• _EXERCISE GOAL_
Your answer must be exactly the lines from the one containing "2: (415, 510, 0.45)" through the end of the material, both ends included, without pictures.

• _STORED DATA_
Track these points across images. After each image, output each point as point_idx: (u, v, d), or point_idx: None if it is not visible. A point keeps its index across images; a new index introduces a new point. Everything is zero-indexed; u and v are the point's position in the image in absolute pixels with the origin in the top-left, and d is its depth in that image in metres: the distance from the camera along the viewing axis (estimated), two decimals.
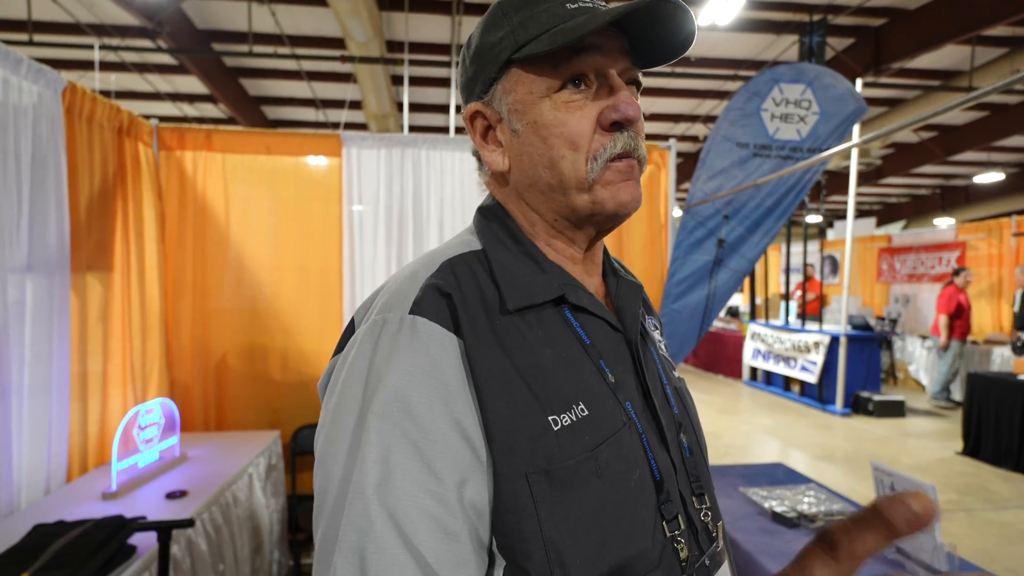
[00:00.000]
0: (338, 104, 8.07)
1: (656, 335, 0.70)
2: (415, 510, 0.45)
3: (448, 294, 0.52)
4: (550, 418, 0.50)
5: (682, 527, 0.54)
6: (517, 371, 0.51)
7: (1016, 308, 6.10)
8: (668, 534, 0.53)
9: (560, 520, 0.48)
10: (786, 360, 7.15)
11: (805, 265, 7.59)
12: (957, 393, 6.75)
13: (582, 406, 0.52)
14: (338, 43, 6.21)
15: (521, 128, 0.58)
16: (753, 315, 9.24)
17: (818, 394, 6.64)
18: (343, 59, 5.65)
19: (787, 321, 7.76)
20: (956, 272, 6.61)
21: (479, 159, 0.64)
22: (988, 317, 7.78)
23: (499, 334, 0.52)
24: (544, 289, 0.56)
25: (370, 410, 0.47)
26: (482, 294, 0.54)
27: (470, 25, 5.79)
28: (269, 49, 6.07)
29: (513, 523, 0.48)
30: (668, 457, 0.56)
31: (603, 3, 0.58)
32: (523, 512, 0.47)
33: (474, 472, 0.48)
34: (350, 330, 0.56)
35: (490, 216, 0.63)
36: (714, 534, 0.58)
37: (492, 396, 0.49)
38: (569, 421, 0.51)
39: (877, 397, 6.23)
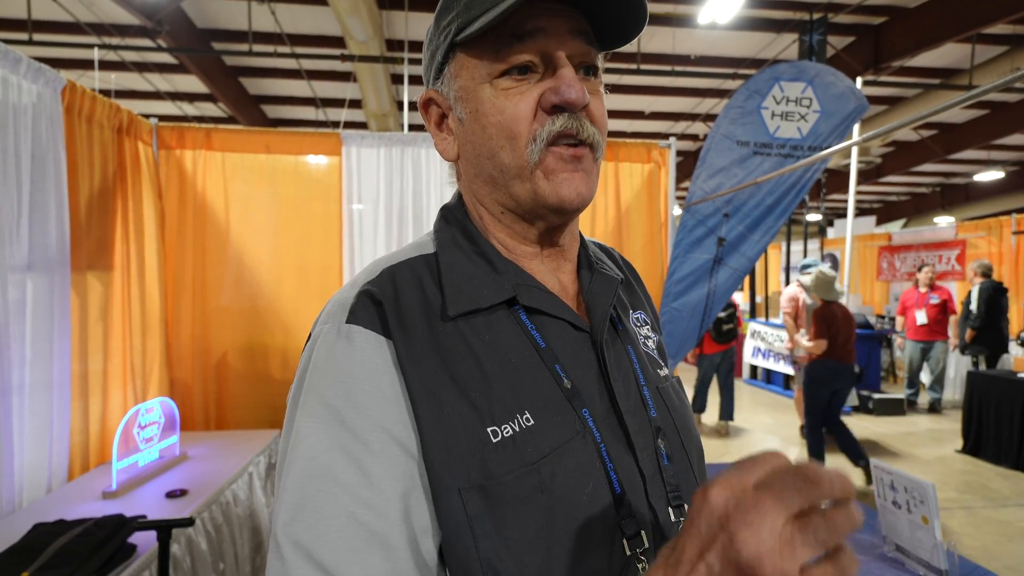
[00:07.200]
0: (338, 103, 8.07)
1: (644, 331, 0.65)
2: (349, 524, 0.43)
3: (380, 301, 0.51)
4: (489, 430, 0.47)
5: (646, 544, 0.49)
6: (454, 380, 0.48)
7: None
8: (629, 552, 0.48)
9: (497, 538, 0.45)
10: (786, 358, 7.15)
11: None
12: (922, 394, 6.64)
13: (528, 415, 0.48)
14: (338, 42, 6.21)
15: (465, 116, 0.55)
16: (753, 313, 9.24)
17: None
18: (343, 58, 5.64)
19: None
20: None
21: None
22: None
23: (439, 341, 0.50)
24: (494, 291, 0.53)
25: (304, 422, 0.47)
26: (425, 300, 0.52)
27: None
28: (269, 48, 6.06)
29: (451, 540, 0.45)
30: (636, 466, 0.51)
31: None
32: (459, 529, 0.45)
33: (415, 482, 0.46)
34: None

• _EXERCISE ANSWER_
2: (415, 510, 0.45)
3: (448, 294, 0.52)
4: (550, 418, 0.50)
5: (682, 527, 0.54)
6: (517, 371, 0.51)
7: (1016, 308, 6.10)
8: (668, 534, 0.53)
9: (560, 520, 0.48)
10: (786, 360, 7.15)
11: (805, 265, 7.59)
12: (957, 393, 6.75)
13: (582, 406, 0.52)
14: (338, 43, 6.21)
15: (521, 128, 0.58)
16: (753, 315, 9.24)
17: (818, 394, 6.64)
18: (343, 59, 5.65)
19: (787, 321, 7.76)
20: (956, 272, 6.61)
21: (479, 159, 0.64)
22: (988, 317, 7.78)
23: (499, 334, 0.52)
24: (544, 289, 0.56)
25: (370, 410, 0.47)
26: (482, 294, 0.54)
27: (470, 25, 5.79)
28: (269, 49, 6.07)
29: (513, 523, 0.48)
30: (668, 457, 0.56)
31: (603, 3, 0.58)
32: (523, 512, 0.47)
33: (474, 472, 0.48)
34: (350, 330, 0.56)
35: (490, 216, 0.63)
36: (714, 534, 0.58)
37: (492, 396, 0.49)
38: (569, 421, 0.51)
39: (877, 397, 6.23)
[00:07.200]
0: (338, 103, 8.07)
1: (644, 331, 0.65)
2: (349, 524, 0.43)
3: (380, 301, 0.51)
4: (489, 430, 0.47)
5: (646, 544, 0.49)
6: (454, 380, 0.48)
7: None
8: (629, 552, 0.48)
9: (497, 538, 0.45)
10: (786, 358, 7.15)
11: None
12: (922, 394, 6.64)
13: (528, 415, 0.48)
14: (338, 42, 6.21)
15: (465, 116, 0.55)
16: (753, 313, 9.24)
17: None
18: (343, 58, 5.64)
19: None
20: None
21: None
22: None
23: (439, 341, 0.50)
24: (494, 291, 0.53)
25: (304, 422, 0.47)
26: (425, 300, 0.52)
27: None
28: (269, 48, 6.06)
29: (451, 540, 0.45)
30: (636, 466, 0.51)
31: None
32: (459, 529, 0.45)
33: (415, 482, 0.46)
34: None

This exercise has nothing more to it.